Iron status is best assessed by the use of more than one iron biomarker in conjunction with markers of inflammation. Using conventional laboratory testing approaches requires that each specimen be tested multiple times. This makes multiplex assays, in which multiple analytes are measured simultaneously, particularly useful. Erhardt et al. described an initial step toward multiplexing in which assays for ferritin, sTfR, CRP, and AGP along with retinol-binding protein for vitamin A status assessment are combined into a system that maximizes efficiency [27] and requires a small quantity of blood (25 μL for duplicate measurement [49]). That method is in use only in the VitMin Lab (Willstaett, Germany). Since the publication of that combined approach, multiplex assays which measure all the analytes in a single well have been developed. The multiplex platforms still rely upon the principles of immunoassays, with an antibody-antigen reaction remaining at the heart of the technique, but the reaction occurs on either coated microscopic beads or planar arrays that allow the assays to detect discrete signals for multiple analytes tested in a single assay. These techniques allow measurement of multiple analytes from very small volumes of blood, such as those obtained from capillary collection, and reduce the labor costs, time, and additional laboratory consumables required [50].
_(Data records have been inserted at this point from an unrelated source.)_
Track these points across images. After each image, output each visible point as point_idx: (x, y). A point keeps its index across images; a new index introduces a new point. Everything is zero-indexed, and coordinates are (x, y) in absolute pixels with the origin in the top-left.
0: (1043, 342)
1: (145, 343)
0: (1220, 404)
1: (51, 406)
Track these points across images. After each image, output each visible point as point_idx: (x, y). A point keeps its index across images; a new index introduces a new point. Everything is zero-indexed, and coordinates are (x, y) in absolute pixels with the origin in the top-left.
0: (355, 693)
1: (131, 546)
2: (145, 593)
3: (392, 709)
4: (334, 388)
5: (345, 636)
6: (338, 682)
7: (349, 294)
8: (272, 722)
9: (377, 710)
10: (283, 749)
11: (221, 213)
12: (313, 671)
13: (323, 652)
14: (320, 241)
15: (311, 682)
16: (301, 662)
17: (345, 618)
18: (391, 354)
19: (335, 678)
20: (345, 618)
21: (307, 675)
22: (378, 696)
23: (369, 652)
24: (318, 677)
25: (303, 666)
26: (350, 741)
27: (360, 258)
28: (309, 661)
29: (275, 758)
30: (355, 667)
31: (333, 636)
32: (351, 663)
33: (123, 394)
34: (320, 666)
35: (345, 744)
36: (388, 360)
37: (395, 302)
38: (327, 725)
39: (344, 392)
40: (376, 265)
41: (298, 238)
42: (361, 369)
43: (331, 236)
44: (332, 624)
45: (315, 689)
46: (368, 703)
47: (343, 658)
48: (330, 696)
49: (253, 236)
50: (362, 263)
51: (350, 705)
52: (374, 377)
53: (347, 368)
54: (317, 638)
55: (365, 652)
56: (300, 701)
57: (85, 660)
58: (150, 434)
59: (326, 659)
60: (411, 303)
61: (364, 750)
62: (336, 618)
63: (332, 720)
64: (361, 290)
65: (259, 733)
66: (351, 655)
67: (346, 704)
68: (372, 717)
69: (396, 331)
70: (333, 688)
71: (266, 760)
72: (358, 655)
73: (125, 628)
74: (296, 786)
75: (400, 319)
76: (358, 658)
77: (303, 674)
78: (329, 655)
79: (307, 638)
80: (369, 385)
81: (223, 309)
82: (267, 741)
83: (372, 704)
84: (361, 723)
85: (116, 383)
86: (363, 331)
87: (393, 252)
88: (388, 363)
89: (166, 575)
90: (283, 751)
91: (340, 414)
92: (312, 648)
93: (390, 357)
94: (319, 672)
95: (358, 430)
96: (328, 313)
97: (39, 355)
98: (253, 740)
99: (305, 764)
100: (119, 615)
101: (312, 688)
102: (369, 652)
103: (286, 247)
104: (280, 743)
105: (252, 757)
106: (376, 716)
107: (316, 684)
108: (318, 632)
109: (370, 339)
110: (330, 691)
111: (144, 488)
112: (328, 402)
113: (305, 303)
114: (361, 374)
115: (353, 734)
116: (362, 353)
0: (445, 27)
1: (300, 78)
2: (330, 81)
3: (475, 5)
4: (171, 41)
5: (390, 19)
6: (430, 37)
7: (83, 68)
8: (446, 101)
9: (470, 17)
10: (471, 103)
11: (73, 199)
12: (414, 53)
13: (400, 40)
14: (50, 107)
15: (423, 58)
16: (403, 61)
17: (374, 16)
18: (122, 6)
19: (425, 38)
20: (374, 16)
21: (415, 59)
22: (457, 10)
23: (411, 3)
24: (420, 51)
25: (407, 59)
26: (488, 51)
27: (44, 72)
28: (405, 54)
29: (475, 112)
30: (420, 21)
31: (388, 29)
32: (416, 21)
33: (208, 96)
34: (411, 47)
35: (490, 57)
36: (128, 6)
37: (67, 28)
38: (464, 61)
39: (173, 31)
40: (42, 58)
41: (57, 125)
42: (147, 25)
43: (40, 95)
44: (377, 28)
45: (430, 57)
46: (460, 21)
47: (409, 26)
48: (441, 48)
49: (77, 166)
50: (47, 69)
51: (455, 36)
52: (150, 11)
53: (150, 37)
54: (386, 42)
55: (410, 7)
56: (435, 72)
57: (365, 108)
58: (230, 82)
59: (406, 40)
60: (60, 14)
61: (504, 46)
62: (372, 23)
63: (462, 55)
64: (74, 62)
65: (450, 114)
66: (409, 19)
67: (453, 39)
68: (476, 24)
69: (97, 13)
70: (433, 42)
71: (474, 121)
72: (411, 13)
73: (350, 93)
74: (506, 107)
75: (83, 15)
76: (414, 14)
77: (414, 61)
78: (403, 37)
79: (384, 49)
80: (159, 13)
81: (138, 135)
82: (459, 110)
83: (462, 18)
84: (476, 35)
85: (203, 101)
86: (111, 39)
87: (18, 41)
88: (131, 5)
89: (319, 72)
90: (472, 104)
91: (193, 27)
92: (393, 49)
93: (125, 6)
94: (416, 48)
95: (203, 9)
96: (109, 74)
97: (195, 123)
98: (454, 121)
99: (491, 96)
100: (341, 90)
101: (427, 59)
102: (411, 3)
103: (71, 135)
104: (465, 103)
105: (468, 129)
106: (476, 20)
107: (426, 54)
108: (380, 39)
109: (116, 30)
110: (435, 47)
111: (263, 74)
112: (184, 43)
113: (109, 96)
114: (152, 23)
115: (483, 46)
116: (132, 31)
Improvements in Assay Harmonization

Subtle differences in assay reactivity with protein forms in reference materials are not necessarily mirrored in endogenous forms of ferritin, sTfR, and hepcidin; thus, traceability to the WHO reference material does not guarantee comparable results between assays [51]. The past decade has seen an increasing recognition that reference materials should be commutable, meaning that that two assays calibrated using the same reference material should provide agreement between methods in their measurement of clinical samples [52]. The ideal solution would be improvement of reference materials to ensure commutability (i.e., equal reactivity across assays), but failing that, harmonization (i.e., mathematical adjustment of the concentration values to achieve agreement between methods) using donor panels can be used as an interim measure [36, 53]. Neither approach is currently in routine use, making application of cutoff values for identifying deficiency a challenge.

Conclusion

Iron deficiency, which is the leading nutritional cause of anemia, affects billions of people globally. Despite some pre-analytical and analytical challenges, the assessment of anemia is relatively simple to conduct. Thus, both clinical diagnosis and surveillance of anemia are more common than that of iron status in LMICs. However, anemia is caused by multiple factors and is neither a specific nor sensitive measure of iron deficiency. The lack of accurate and widely available data on iron status is a major impediment to designing policies and programs to address the underlying causes of anemia. This data gap should continue to be addressed using laboratory methods that are already available while also exploring the development of and improvements in noninvasive methods, point-of-care technology, multiplex assays, and assay harmonization.